The Eyre Affair_ A Novel - Jasper Fforde [153]
I passed him the manuscript to have a look at, and he chuckled to himself. But Hathaway34 was having none of it.
“And what of that?” returned Hathaway34 angrily. “In Julius Caesar there are plenty of clocks striking the hour, yet they weren’t invented until much later. I think Shakespeare introduced the Range Rover in much the same way; a literary anachronism, that’s all!”
I smiled agreeably and backed towards the door.
“We’d like you to come in and file a report. Let you look at some mug shots; see if we can find out who pulled this.”
“Nonsense!” said the woman loftily. “I will seek a second opinion, and if necessary, a third and a fourth—or as many as it takes. Good day, officers!”
And she opened the door, shooed us out and slammed it behind us.
“One born every minute,” muttered Bowden as we walked to the car.
“I’d say. Well—that’s interesting.”
“What?”
“Don’t look now, but up the road there is a black Pontiac. It was parked outside the SpecOps building when we left.”
Bowden had a quick glance in their direction as we got into the car.
“What do you think?” I asked when we were inside.
“Goliath?”
“Could be. They’re probably still pissed off about losing Jack Schitt into ‘The Raven.’ ”
“I refuse to lose any sleep over him,” replied Bowden, pulling into the main road.
“Me too.”
I looked in the vanity mirror at the black automobile four vehicles behind.
“Still with us?” asked Bowden.
“Yup. Let’s find out what they want. Take a left here, then left again and drop me off. Carry on for a hundred yards and then pull up.”
Bowden turned off the main road and into another narrow residential road, dropped me off as instructed, sped on past the next corner and stopped, blocking the street. I ducked behind a parked car, and sure enough, the large black Pontiac swept past me. It drove round the next corner and stopped abruptly when it saw Bowden and started to reverse. I tapped on the smoked glass window and waved my badge. The driver stopped and wound down the window.

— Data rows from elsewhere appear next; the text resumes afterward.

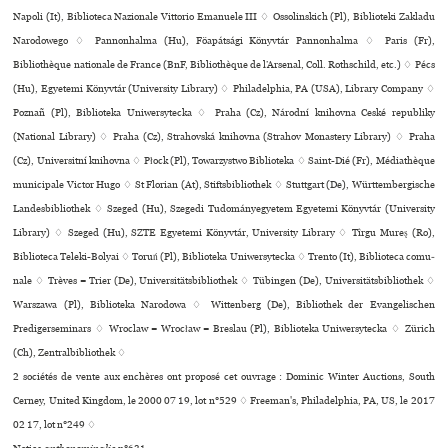
Napoli (It), Biblioteca Nazionale Vittorio Emanuele III ♢ Ossolinskich (Pl), Biblioteki Zakladu
Narodowego ♢ Pannonhalma (Hu), Föapátsági Könyvtár Pannonhalma ♢ Paris (Fr),
Bibliothèque nationale de France (BnF, Bibliothèque de l’Arsenal, Coll. Rothschild, etc.) ♢ Pécs
(Hu), Egyetemi Könyvtár (University Library) ♢ Philadelphia, PA (USA), Library Company ♢
Poznañ (Pl), Biblioteka Uniwersytecka ♢ Praha (Cz), Národní kni­hovna Ceské repu­bliky
(National Library) ♢ Praha (Cz), Strahovská kni­hovna (Strahov Monastery Library) ♢ Praha
(Cz), Universitní kni­hovna ♢ Płock (Pl), Towarzystwo Biblioteka ♢ Saint-Dié (Fr), Médiathèque
muni­ci­pale Victor Hugo ♢ St Florian (At), Stiftsbibliothek ♢ Stuttgart (De), Württembergische
Landesbibliothek ♢ Szeged (Hu), Szegedi Tudományegyetem Egyetemi Könyvtár (University
Library) ♢ Szeged (Hu), SZTE Egyetemi Könyvtár, University Library ♢ Tîrgu Mureş (Ro),
Biblioteca Teleki-Bolyai ♢ Toruń (Pl), Biblioteka Uniwersytecka ♢ Trento (It), Biblioteca comu­
nale ♢ Trèves = Trier (De), Universitätsbibliothek ♢ Tübingen (De), Universitätsbibliothek ♢
Warszawa (Pl), Biblioteka Narodowa ♢ Wittenberg (De), Bibliothek der Evangelischen
Predigerseminars ♢ Wroclaw = Wrocław = Breslau (Pl), Biblioteka Uniwersytecka ♢ Zürich
(Ch), Zentralbibliothek ♢
2 sociétés de vente aux enchères ont proposé cet ouvrage : Dominic Winter Auctions, South
Cerney, United Kingdom, le 2000 07 19, lot n°529 ♢ Freeman's, Philadelphia, PA, US, le 2017
02 17, lot n°249 ♢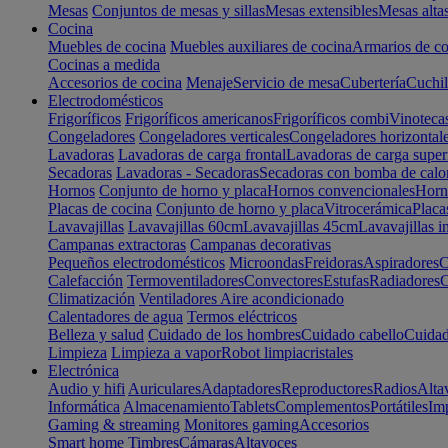
Mesas
Conjuntos de mesas y sillas
Mesas extensibles
Mesas alta
Cocina
Muebles de cocina
Muebles auxiliares de cocina
Armarios de co
Cocinas a medida
Accesorios de cocina
Menaje
Servicio de mesa
Cubertería
Cuchil
Electrodomésticos
Frigoríficos
Frigoríficos americanos
Frigoríficos combi
Vinoteca
Congeladores
Congeladores verticales
Congeladores horizontal
Lavadoras
Lavadoras de carga frontal
Lavadoras de carga super
Secadoras
Lavadoras - Secadoras
Secadoras con bomba de calo
Hornos
Conjunto de horno y placa
Hornos convencionales
Horno
Placas de cocina
Conjunto de horno y placa
Vitrocerámica
Placa
Lavavajillas
Lavavajillas 60cm
Lavavajillas 45cm
Lavavajillas i
Campanas extractoras
Campanas decorativas
Pequeños electrodomésticos
Microondas
Freidoras
Aspiradores
C
Calefacción
Termoventiladores
Convectores
Estufas
Radiadores
C
Climatización
Ventiladores
Aire acondicionado
Calentadores de agua
Termos eléctricos
Belleza y salud
Cuidado de los hombres
Cuidado cabello
Cuidad
Limpieza
Limpieza a vapor
Robot limpiacristales
Electrónica
Audio y hifi
Auriculares
Adaptadores
Reproductores
Radios
Alta
Informática
Almacenamiento
Tablets
Complementos
Portátiles
Im
Gaming & streaming
Monitores gaming
Accesorios
Smart home
Timbres
Cámaras
Altavoces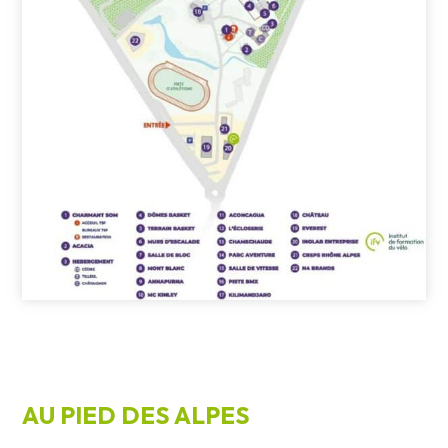
AU PIED DES ALPES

“Thursday Next, SO-27. Why are you following us?” I demanded.
The driver and passenger were both dressed in dark suits and were clean-shaven. Only Goliath looked like this. Goliath— or SpecOps. The driver looked blankly at me for a moment and then launched into a well-practiced excuse.
“We seem to have taken a wrong turning, miss. Can you tell us the way to Pete and Dave’s Dodo Emporium?”
I was unimpressed by their drab cover story, but I smiled anyway. They were SpecOps as much as I was.
“Why don’t you just tell me who you are? We’ll all get along a lot better, believe me.”
The two men looked at one another, sighed resignedly and then held up their badges for me to see. They were SO-5, the same search & containment that hunted down Hades.
“SO-5?” I queried. “Tamworth’s old outfit?”
“I’m Phodder,” said the driver. “My associate here is Kannon. SpecOps-5 has been reassigned.”
“Reassigned? Does that mean Acheron Hades is officially dead?”
“No SO-5 case is ever completely closed. Acheron was only the third most evil criminal mind on the planet, Miss Next.”
“Then who—or what—are you after this time?”
It seemed that they preferred asking questions to answering them.
“Your name came up in preliminary inquiries. Tell me, has anything odd happened to you recently?”
“What do you mean, odd?”
“Unusual. Deviating from the customary. Something outside the usual parameters of normalcy. An occurrence of unprecedented weird.”
I thought for a moment.
“No.”
“Well,” announced Phodder with an air of finality, “if it does, would you call me at this number?”
I took the card, bade them goodbye and returned to Bowden.
We were soon heading north on the Cirencester road, the Pontiac nowhere in sight. I explained who they were to Bowden, who raised his eyebrows and said:
“Sounds ominous. Someone worse than Hades? That’ll take some doing.”
“Hard to believe, isn’t it? Where are we heading now?”
“Vole Towers.”
“Really?” I replied in some surprise. “Why would someone as eminent and respectable as Lord Volescamper get embroiled in a Cardenio scam?